We went on a van tour guided by Robin Barker, who is a National Park Service Ranger on Cumberland Island.  The tour took all day, but it was a tour that showed me the beauty of Cumberland Island that would not be here today if it was not for the generosity of the Carnegie family.  After we visited the Stafford cemetery we visited Plum Orchard, which is a mansion built as a winter home for George Carnegie around the turn of the 20th century.  The rest of our day consisted of visiting the First African American Baptist Church, where JFK Jr. was married and learning about the island’s ecology, and how harmful the horses are to the island’s ecosystem. 

As I stepped off the ferry onto Cumberland Island it was like I was stepping back in time as an explorer landing on the shores of America for the first time.  Our tour guide Robin Barker told us that Cumberland Island was once a plantation island that thrived on indigo and cotton, and after the Civil War massive plantations faded away.  Cumberland Island would never come back to its glory as a plantation island managed by Robert Stafford.  According to John McPhee in Encounters With The Archdruid (1971) “at the outbreak of the Civil War, the sea islands were abandoned… nearly all of Cumberland was bought by a Carnegie - Andrew’s brother Thomas,” and as a result of Thomas Carnegie’s purchase of 90% of Cumberland Island Thomas Carnegie worked to restore the natural beauty of the island (99).  Thomas Carnegie restored Cumberland Island’s beauty by letting the natural vegetation of the island regrow on the plantation fields.  Thomas Carnegie, in my opinion, is one of the earliest conversationalists who wanted to preserve the.  “Not all Carnegies could afford to hold land anymore, began to move toward finding a way to keep the island from being developed,” and some of the Thomas Carnegie descendants sold “three thousand acres of Cumberland Island to Charles E. Fraser” (99).  Charles Fraser is credited for helping purchase and develop Hilton Head and Kiawah Island into beach resort communities; however, he was swayed by David Bower to make Cumberland Island a National Seashore.  Now Cumberland Island is not the new Hilton Head, but instead it is a National Park that can be visited by the public to enjoy a primitive environment.      

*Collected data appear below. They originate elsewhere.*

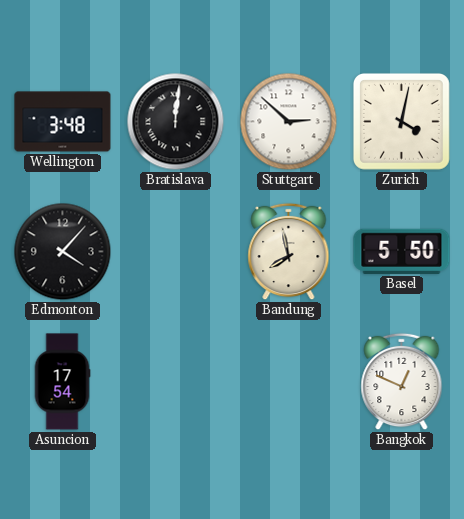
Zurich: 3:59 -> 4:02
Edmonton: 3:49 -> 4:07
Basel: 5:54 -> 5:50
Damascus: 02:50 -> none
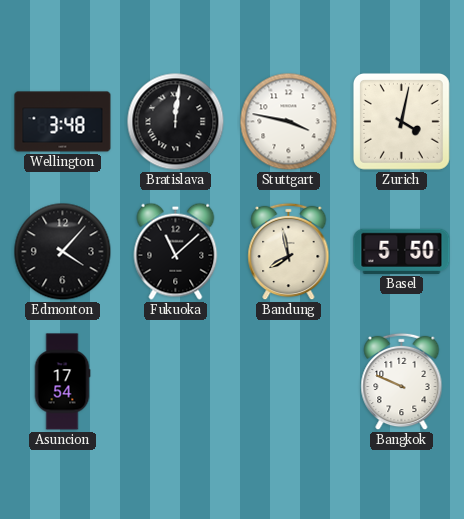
Stuttgart: 2:52 -> 3:47
Fukuoka: none -> 11:08
Bangkok: 12:49 -> 9:49
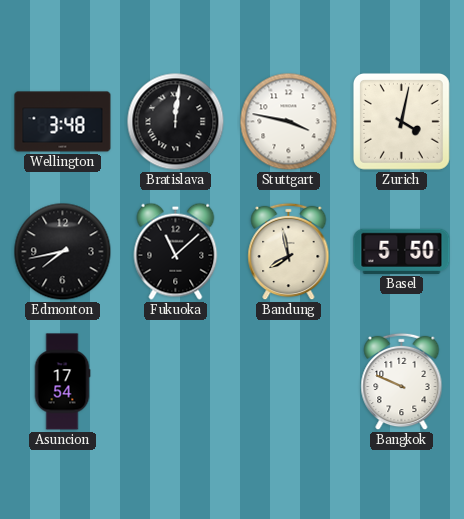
Edmonton: 4:07 -> 7:43
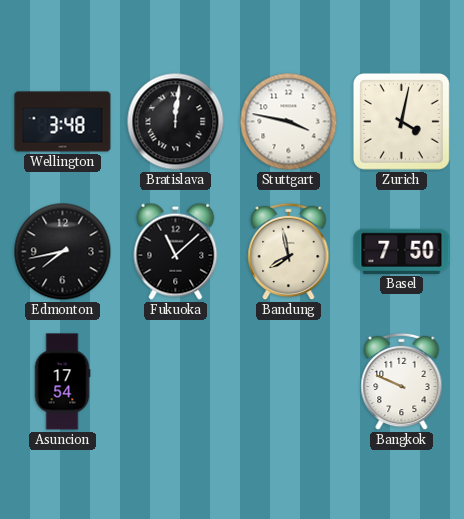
Basel: 5:50 -> 7:50
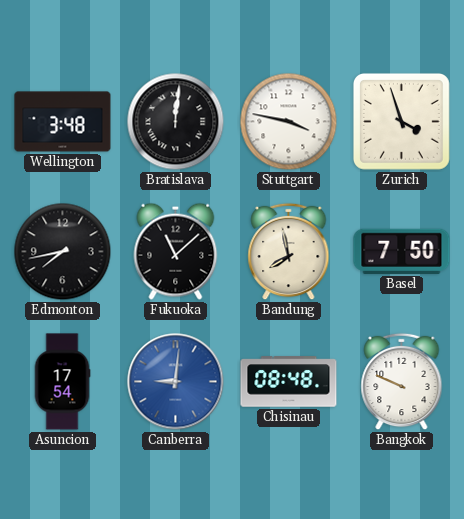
Zurich: 4:02 -> 3:57
Canberra: none -> 9:01
Chisinau: none -> 08:48
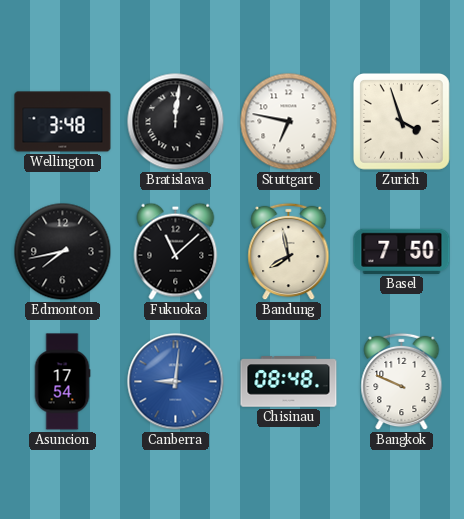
Stuttgart: 3:47 -> 6:47
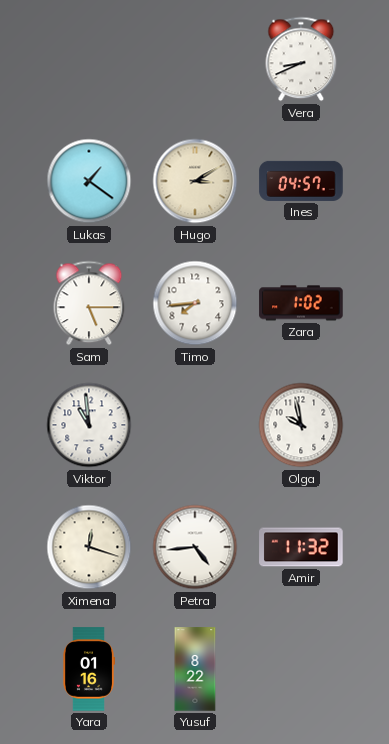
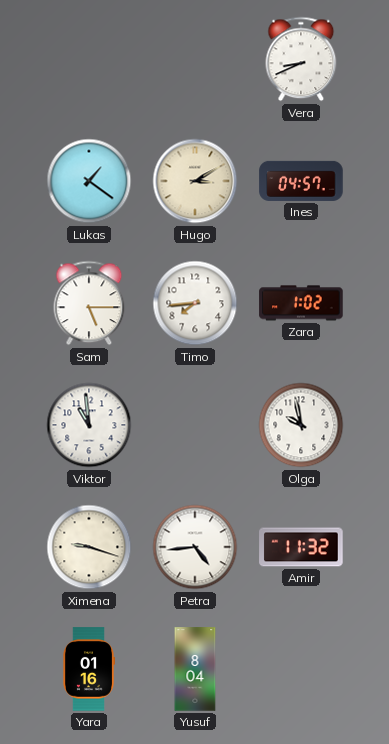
Ximena: 12:18 -> 9:18
Yusuf: 8:22 -> 8:04
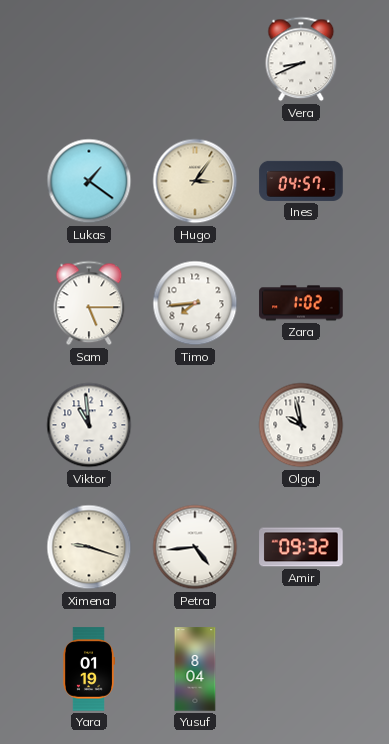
Hugo: 3:10 -> 3:06
Amir: 11:32 -> 09:32
Yara: 01:16 -> 01:19
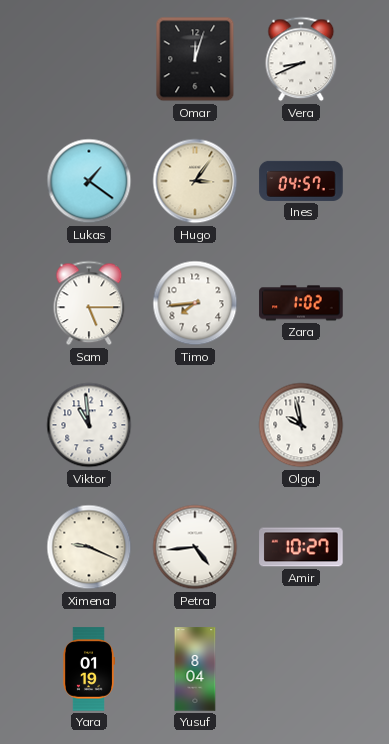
Omar: none -> 12:03
Ximena: 9:18 -> 9:19
Amir: 09:32 -> 10:27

When I was on the ferry leaving Cumberland Island I knew that I was leaving one of America’s most preserved islands that could have been the next Hilton Head Island.  The history and ecology of Cumberland Island is one of a kind that no place in the United States can match.  What other place in America has a history of cotton plantations, the Carnegies, and JFK Jr’s secret wedding?  As an Eagle Scout I enjoy backpacking in some of the most beautiful places in the country, and Cumberland Island has made the top of my favorite places I visited.  My visit to Cumberland Island was an amazing experience that has given me a new perspective on preserving our nation’s beauty.  I hope to come back to Cumberland Island someday to see an island that could have been the next Hilton Head Island, but it instead stays untouched by corporate chain hotels to remain a hidden preserved treasure of southern Georgia.